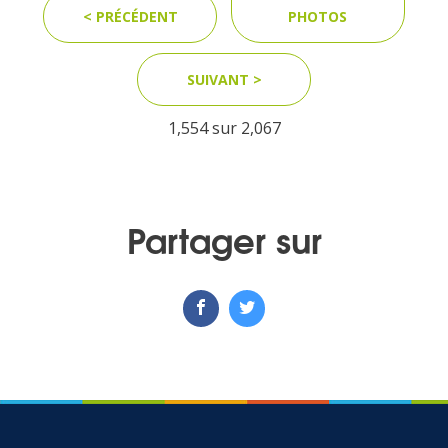
< PRÉCÉDENT
PHOTOS
MEDIA
SUIVANT >
Photothèque
1,554 sur
2,067
Documents
Partager sur
Top
CONTACT
LES ÎLES VANILLE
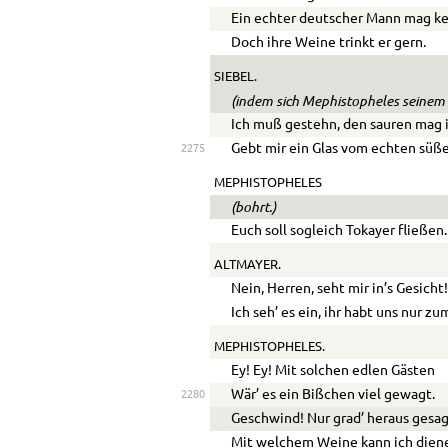
Ein echter deutscher Mann mag ke
Doch ihre Weine trinkt er gern.
SIEBEL.
(indem sich Mephistopheles seinem 
Ich muß gestehn, den sauren mag i
Gebt mir ein Glas vom echten süß
2275
MEPHISTOPHELES
(bohrt.)
Euch soll sogleich Tokayer fließen.
ALTMAYER.
Nein, Herren, seht mir in’s Gesicht
Ich seh’ es ein, ihr habt uns nur z
MEPHISTOPHELES.
Ey! Ey! Mit solchen edlen Gästen
Wär’ es ein Bißchen viel gewagt.
2280
Geschwind! Nur grad’ heraus gesag
Mit welchem Weine kann ich dien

→ WHAT YOU NEED TO DO
Find all the lines with "Weine" in the data and copy them.

→ EXPECTED OUTPUT
Doch ihre Weine trinkt er gern.
Mit welchem Weine kann ich dien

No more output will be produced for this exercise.